Thank you so much. And now the wait for a new leaf begins..lol
Ok good Mike. Give it some time to settle in and root good and you should see some new growth. Mine started in February and hasn't stopped yet...
It may not show visible signs of growth 'til Sept. My experience w/ them is that they have big growth spurts in Feb. & Sept. when they tend to push out new growth of shoots.
One in my building's laundry room bloomed a couple of months ago. I took a few pix, but sadly, my camera is in the shop.
Yes, it will need some time for sure before you see new growth.
My 2 little ZZs that I started from leaves look a lot like Mike's, only smaller. A few days ago I repotted them. I am glad I did, as all the smaller roots were gone. There were just the tubers and a thick root or two.
I put them in a better draining mix and was happy to see a new shoot growing from one of the them. So maybe the growth has started early?
How are your ZZ's doing now? I bought mine early this spring, and divided it into three pots.
Well Whip and hello.
I gave mine to my sick Aunt for a gift. She's always wanted one. So now I am without and miss it. Yours are beautiful and thanks for asking very much :) I forgot about this thread.
Hoping you are well
I have three plants. When the weather warms, remind me and we could probably work something out. ;)
Thank you so much Whip for your kindness and offer:-)
I just may by then. It will give me something to look forward to, now that I can't snow board this winter and it's going to be a long grueling winter.
Hi, new to this thread.
I just purchased 3 ZZ plants from HD the other day and re-potted 2 in a large ceramic pot and one by itself in a larger pot. I used MiracleGro Moisture Control.
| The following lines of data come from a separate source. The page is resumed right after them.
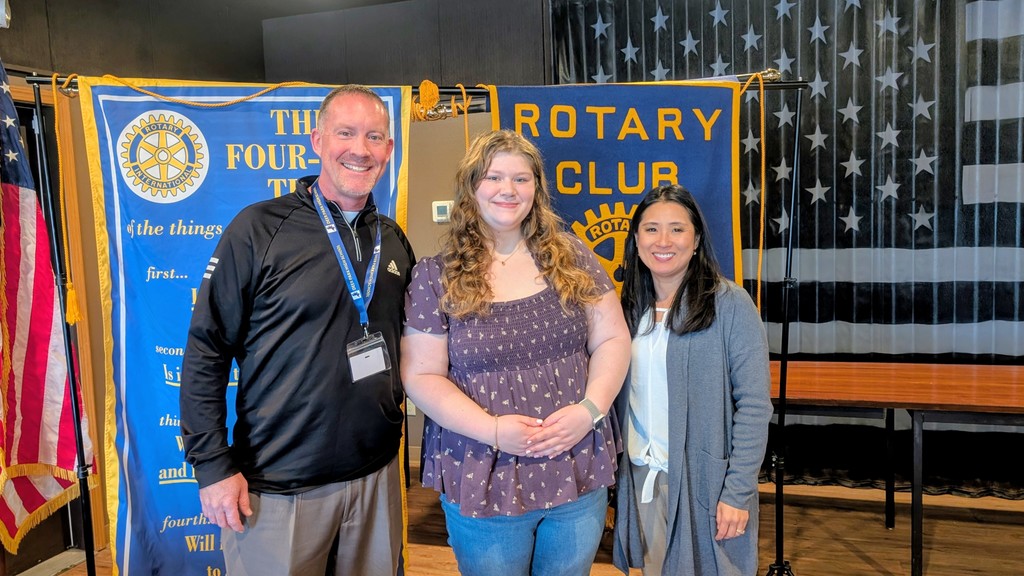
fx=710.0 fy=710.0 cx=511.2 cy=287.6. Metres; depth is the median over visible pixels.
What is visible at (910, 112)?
curtain
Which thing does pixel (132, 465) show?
blue banner
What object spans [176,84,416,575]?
man
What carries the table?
on the floor
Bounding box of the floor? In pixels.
[19,466,1023,575]
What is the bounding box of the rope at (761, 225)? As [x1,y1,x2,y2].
[736,71,766,310]
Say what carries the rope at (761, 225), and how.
hanging from the banner stand
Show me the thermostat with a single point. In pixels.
(441, 218)
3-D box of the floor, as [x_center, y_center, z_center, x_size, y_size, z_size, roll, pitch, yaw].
[0.206,1.372,1.467,6.222,0.108,5.779,0,6,17]
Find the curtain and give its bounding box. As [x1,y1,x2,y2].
[546,0,1023,495]
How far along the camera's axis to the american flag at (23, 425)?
2.36 m
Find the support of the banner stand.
on the floor
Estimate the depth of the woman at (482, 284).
1.93 m
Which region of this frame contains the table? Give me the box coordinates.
[774,359,1023,575]
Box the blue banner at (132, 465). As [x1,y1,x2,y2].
[81,78,411,575]
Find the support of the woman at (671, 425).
on the floor
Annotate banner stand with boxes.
[12,67,819,575]
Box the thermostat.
[432,200,453,222]
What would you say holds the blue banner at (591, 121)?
hanging from the banner stand
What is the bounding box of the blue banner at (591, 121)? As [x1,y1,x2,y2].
[488,79,744,292]
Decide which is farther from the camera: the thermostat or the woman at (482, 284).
the thermostat
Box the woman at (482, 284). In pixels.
[403,128,631,575]
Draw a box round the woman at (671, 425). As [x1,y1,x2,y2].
[610,185,770,575]
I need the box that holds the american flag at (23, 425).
[0,62,94,556]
I did not add any perlite, etc. to the soil. I'm new to these plants.
On watering issue. How often should I water, once a week or when I see the soil completely dry? What if I added 1/2 glass of water every week; it's not too much and not too little and the roots will have to work to get to the water.
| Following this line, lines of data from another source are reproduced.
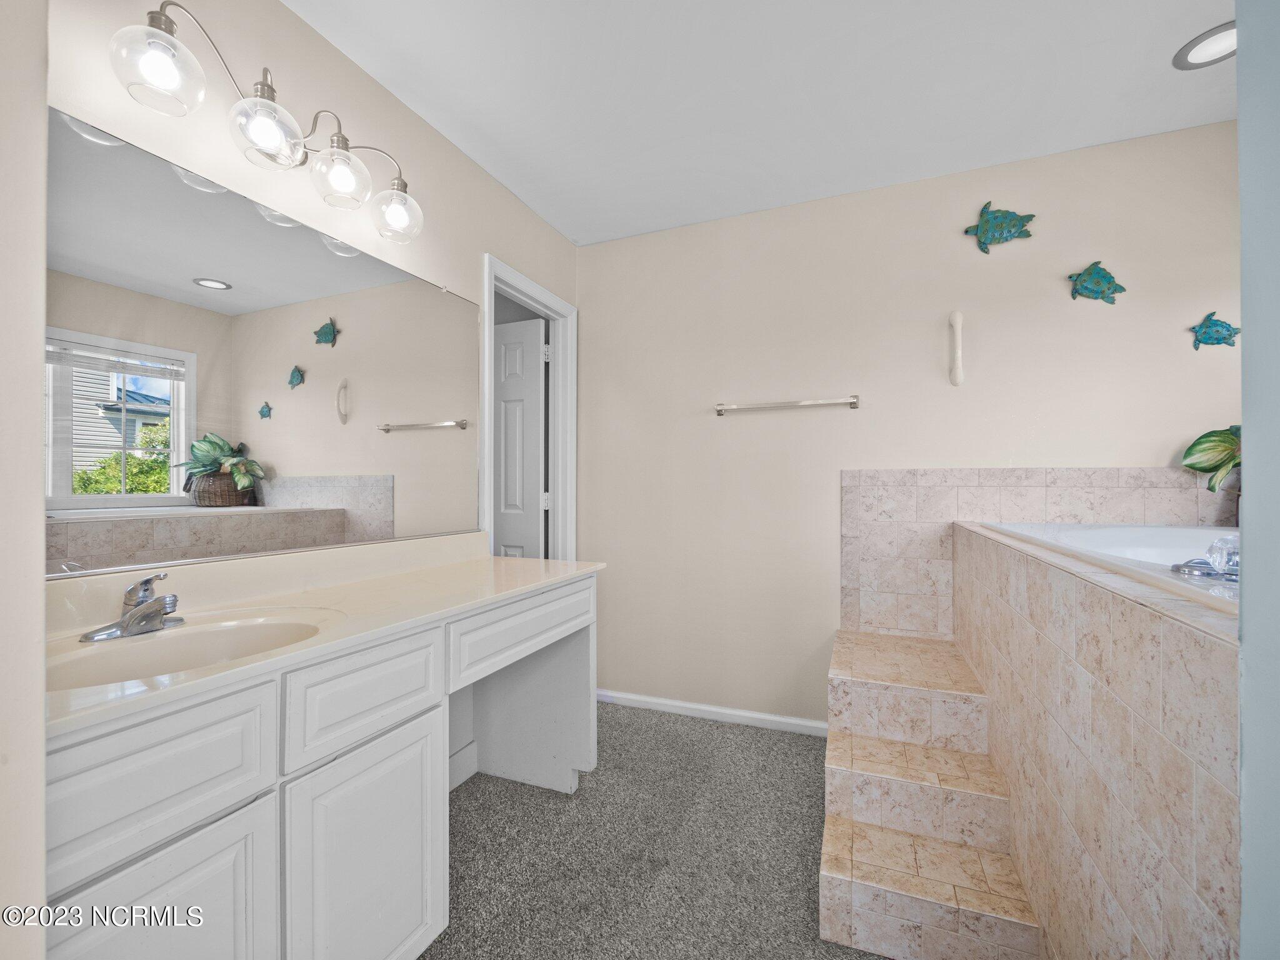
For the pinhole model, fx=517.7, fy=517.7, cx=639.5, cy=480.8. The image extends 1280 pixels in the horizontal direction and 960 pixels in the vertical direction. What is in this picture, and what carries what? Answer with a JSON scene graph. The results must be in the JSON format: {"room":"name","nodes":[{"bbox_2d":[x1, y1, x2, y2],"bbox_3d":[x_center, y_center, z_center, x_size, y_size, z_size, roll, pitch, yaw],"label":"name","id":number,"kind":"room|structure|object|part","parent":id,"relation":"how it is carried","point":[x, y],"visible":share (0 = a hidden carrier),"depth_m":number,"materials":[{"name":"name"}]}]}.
{"room":"bathroom","nodes":[
{"label":"bathroom","id":0,"kind":"room"},
{"bbox_2d":[0,0,47,959],"bbox_3d":[-0.894,-0.060,0.565,0.767,2.496,0.163,0,0,22],"label":"near left wall","id":1,"kind":"structure","parent":0,"point":[38,445],"depth_m":0.56,"materials":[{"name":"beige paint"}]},
{"bbox_2d":[35,0,583,759],"bbox_3d":[-0.882,-0.067,1.701,0.118,2.488,2.592,0,0,22],"label":"left wall","id":2,"kind":"structure","parent":0,"point":[483,181],"depth_m":1.51,"materials":[{"name":"paint"}]},
{"bbox_2d":[106,0,424,243],"bbox_3d":[-0.875,-0.891,1.337,0.216,0.261,0.770,0,0,22],"label":"vanity light","id":3,"kind":"object","parent":2,"relation":"attached to","point":[157,17],"visible":0.99,"depth_m":1.22,"materials":[{"name":"silver metal"}]},
{"bbox_3d":[-0.957,-0.825,1.041,0.139,0.130,0.140,0,0,22],"label":"globe","id":4,"kind":"part","parent":3,"relation":"part of","materials":[{"name":"clear glass"}]},
{"bbox_3d":[-0.849,-0.798,1.182,0.140,0.125,0.141,0,0,22],"label":"globe","id":5,"kind":"part","parent":3,"relation":"part of","materials":[{"name":"clear glass"}]},
{"bbox_3d":[-0.779,-0.793,1.350,0.137,0.133,0.136,0,0,22],"label":"globe","id":6,"kind":"part","parent":3,"relation":"part of","materials":[{"name":"clear glass"}]},
{"bbox_3d":[-0.709,-0.784,1.515,0.134,0.134,0.136,0,0,22],"label":"globe","id":7,"kind":"part","parent":3,"relation":"part of","materials":[{"name":"clear glass"}]},
{"bbox_2d":[44,108,488,578],"bbox_3d":[-0.953,-0.266,1.403,0.009,0.891,1.452,0,0,22],"label":"mirror","id":8,"kind":"object","parent":2,"relation":"attached to","point":[327,262],"visible":0.99,"depth_m":1.25,"materials":[{"name":"mirror"}]},
{"bbox_2d":[448,740,478,790],"bbox_3d":[-0.814,1.110,1.712,0.015,0.115,0.856,0,0,22],"label":"baseboard","id":9,"kind":"structure","parent":2,"relation":"attached to","point":[472,745],"depth_m":2.02,"materials":[{"name":"white paint"}]},
{"bbox_2d":[481,253,576,561],"bbox_3d":[-0.563,0.116,2.489,0.147,2.107,0.808,0,0,22],"label":"door frame","id":10,"kind":"structure","parent":2,"relation":"attached to","point":[536,294],"depth_m":2.74,"materials":[{"name":"white paint"}]},
{"bbox_2d":[493,316,546,559],"bbox_3d":[-0.864,0.145,2.943,0.742,2.026,0.141,0,0,22],"label":"door","id":11,"kind":"structure","parent":10,"relation":"attached to","point":[507,348],"depth_m":2.85,"materials":[{"name":"white paint"}]},
{"bbox_3d":[-0.517,0.115,2.856,0.038,0.094,0.037,0,0,22],"label":"hinge","id":12,"kind":"part","parent":10,"relation":"part of","materials":[{"name":"white metal"}]},
{"bbox_3d":[-0.518,-0.694,2.859,0.034,0.093,0.031,0,0,22],"label":"hinge","id":13,"kind":"part","parent":10,"relation":"part of","materials":[{"name":"white metal"}]},
{"bbox_2d":[423,701,894,959],"bbox_3d":[0.222,1.211,0.897,3.527,0.088,3.440,0,0,22],"label":"carpet floor","id":14,"kind":"structure","parent":0,"point":[799,775],"depth_m":1.63,"materials":[{"name":"grey carpet"}]},
{"bbox_2d":[37,570,600,959],"bbox_3d":[-0.683,0.750,1.331,0.538,0.877,1.567,0,0,22],"label":"vanity cabinet","id":15,"kind":"object","parent":14,"relation":"on","point":[245,695],"visible":0.77,"depth_m":0.97,"materials":[{"name":"white paint"}]},
{"bbox_3d":[-0.760,0.874,0.840,0.039,0.548,0.301,0,0,22],"label":"cabinet door","id":16,"kind":"part","parent":15,"relation":"part of","materials":[{"name":"white"}]},
{"bbox_3d":[-0.784,0.474,0.820,0.036,0.201,0.314,0,0,22],"label":"drawer","id":17,"kind":"part","parent":15,"relation":"part of","materials":[{"name":"white"}]},
{"bbox_2d":[41,536,605,736],"bbox_3d":[-0.714,0.259,1.372,0.584,0.126,1.574,0,0,22],"label":"vanity countertop","id":18,"kind":"structure","parent":15,"relation":"on","point":[467,576],"depth_m":1.22,"materials":[{"name":"stone"}]},
{"bbox_2d":[83,573,185,642],"bbox_3d":[-0.961,0.242,1.023,0.155,0.112,0.163,0,0,22],"label":"faucet","id":19,"kind":"object","parent":18,"relation":"on","point":[128,619],"visible":0.99,"depth_m":1.01,"materials":[{"name":"silver metal"}]},
{"bbox_2d":[43,608,338,691],"bbox_3d":[-0.844,0.381,0.969,0.381,0.150,0.455,0,0,22],"label":"sink","id":20,"kind":"object","parent":18,"relation":"in","point":[144,646],"visible":0.5,"depth_m":1.05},
{"bbox_3d":[-0.584,0.893,1.182,0.038,0.565,0.398,0,0,22],"label":"cabinet door","id":21,"kind":"part","parent":15,"relation":"part of","materials":[{"name":"white"}]},
{"bbox_3d":[-0.589,0.477,1.167,0.035,0.191,0.351,0,0,22],"label":"drawer","id":22,"kind":"part","parent":15,"relation":"part of","materials":[{"name":"white"}]},
{"bbox_3d":[-0.349,0.477,1.702,0.040,0.171,0.595,0,0,22],"label":"drawer","id":23,"kind":"part","parent":15,"relation":"part of","materials":[{"name":"white"}]},
{"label":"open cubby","id":24,"kind":"part","parent":15,"relation":"part of","materials":[{"name":"white"}]},
{"bbox_2d":[818,627,1040,959],"bbox_3d":[0.875,0.948,1.717,0.546,0.480,1.243,0,0,22],"label":"tiled steps","id":25,"kind":"structure","parent":14,"relation":"on","point":[849,880],"depth_m":1.51,"materials":[{"name":"beige tile"}]},
{"bbox_2d":[954,520,1244,959],"bbox_3d":[1.351,0.688,1.070,1.016,0.959,1.798,0,0,22],"label":"tub surround","id":26,"kind":"object","parent":14,"relation":"on","point":[1124,638],"visible":0.88,"depth_m":0.92,"materials":[{"name":"beige tile"}]},
{"bbox_2d":[976,520,1237,606],"bbox_3d":[1.533,0.357,1.302,1.099,0.395,1.253,0,0,22],"label":"bathtub","id":27,"kind":"object","parent":26,"relation":"in","point":[1104,534],"visible":0.3,"depth_m":1.66,"materials":[{"name":"white plastic"}]},
{"bbox_2d":[1170,535,1238,581],"bbox_3d":[1.278,0.167,1.133,0.181,0.093,0.159,0,0,22],"label":"bathtub faucet","id":28,"kind":"object","parent":27,"relation":"on","point":[1199,568],"visible":0.83,"depth_m":1.12,"materials":[{"name":"silver metal"}]},
{"bbox_2d":[1181,424,1241,493],"bbox_3d":[2.084,-0.033,1.696,0.423,0.439,0.304,0,0,22],"label":"potted plant","id":29,"kind":"object","parent":26,"relation":"on","point":[1204,437],"visible":0.72,"depth_m":1.77,"materials":[{"name":"green plant"}]},
{"bbox_2d":[281,0,1240,245],"bbox_3d":[0.339,-1.360,0.990,3.349,0.099,3.225,0,0,22],"label":"ceiling","id":30,"kind":"structure","parent":0,"point":[579,235],"depth_m":1.72,"materials":[{"name":"white paint"}]},
{"bbox_2d":[1173,20,1237,68],"bbox_3d":[1.732,-1.307,1.546,0.195,0.008,0.195,0,0,22],"label":"recessed light","id":31,"kind":"object","parent":30,"relation":"in","point":[1215,33],"visible":0.87,"depth_m":1.56,"materials":[{"name":"white metal"}]},
{"bbox_2d":[580,119,1241,730],"bbox_3d":[1.012,-0.064,2.381,3.145,2.497,0.119,0,0,22],"label":"back wall","id":32,"kind":"structure","parent":0,"point":[716,429],"depth_m":2.37,"materials":[{"name":"paint"}]},
{"bbox_2d":[595,688,830,736],"bbox_3d":[0.301,1.142,2.577,1.426,0.072,0.013,0,0,22],"label":"baseboard","id":33,"kind":"structure","parent":32,"relation":"attached to","point":[687,705],"depth_m":2.54,"materials":[{"name":"white paint"}]},
{"bbox_2d":[713,395,861,415],"bbox_3d":[0.666,-0.352,2.395,0.653,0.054,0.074,0,0,22],"label":"towel bar","id":34,"kind":"object","parent":32,"relation":"attached to","point":[722,410],"visible":0.99,"depth_m":2.36,"materials":[{"name":"silver metal"}]},
{"bbox_2d":[948,310,964,386],"bbox_3d":[1.322,-0.555,2.165,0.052,0.315,0.053,0,0,22],"label":"grab bar","id":35,"kind":"object","parent":32,"relation":"attached to","point":[957,315],"visible":0.98,"depth_m":2.16,"materials":[{"name":"white"}]},
{"bbox_2d":[963,201,1036,252],"bbox_3d":[1.482,-1.053,2.137,0.257,0.208,0.062,0,0,22],"label":"decoration","id":36,"kind":"object","parent":32,"relation":"attached to","point":[1010,219],"visible":0.99,"depth_m":2.13,"materials":[{"name":"teal metal"}]},
{"bbox_2d":[840,467,1225,633],"bbox_3d":[1.625,0.298,1.999,1.472,0.746,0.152,0,0,22],"label":"tile backsplash","id":37,"kind":"structure","parent":32,"relation":"attached to","point":[1072,474],"depth_m":2.14,"materials":[{"name":"beige tile"}]},
{"bbox_2d":[1067,261,1126,304],"bbox_3d":[1.796,-0.781,2.036,0.190,0.167,0.055,0,0,22],"label":"decoration","id":38,"kind":"object","parent":32,"relation":"attached to","point":[1098,283],"visible":0.99,"depth_m":2.03,"materials":[{"name":"teal metal"}]},
{"bbox_2d":[1188,310,1241,350],"bbox_3d":[2.119,-0.553,1.907,0.161,0.144,0.051,0,0,22],"label":"turtle decoration","id":39,"kind":"object","parent":32,"relation":"attached to","point":[1217,340],"visible":0.99,"depth_m":1.90,"materials":[{"name":"teal metal"}]},
{"bbox_2d":[1236,0,1279,959],"bbox_3d":[0.850,-0.024,0.350,0.747,2.398,0.335,0,0,22],"label":"right wall","id":40,"kind":"structure","parent":0,"point":[1241,111],"depth_m":0.57,"materials":[{"name":"paint"}]}
]}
Any advice will be appreciated. One plant site under an east facing window and the other sits on my bath tub under a narrow east facing window, both are upstairs.
It would have probably been better to start a new thread about this.
If you water like that what you will do is load the soil with the mineral salts that are dissolved in your water which will sooner or later harm your plants. These minerals (also referred to as dissolved solids) are already in the water and can only be removed by reverse osmosis filtration or distilling. After some time they will damage the roots. You need to water enough to flush the soil to prevent this from happening.
It is best if your repot again with the proper type of mix. You can also use orchid potting mix to add to you soil rather than perlite
Yes, re-pot as Danny says.
Moisture Control soil is some of the WORST.
I grow my ZZs in more of a Cactus & Succulent mix w/ extra pumice (or perlite). When growing succulents, it's best to avoid mixes w/ moisture retention additives, 'cause we wish to control the moisture ourselves, not have the soil do that for us. We can water larger amounts to run through & drain fast & well.
Today I looked at several of my ZZs & notice they're pushing out new shoots which they usually do in Feb. here. One plant has a 1/2" sprout, another has the same & then also an almost 2" sprout. It's 50 degrees here today, been unusually warm, I wonder if that's why.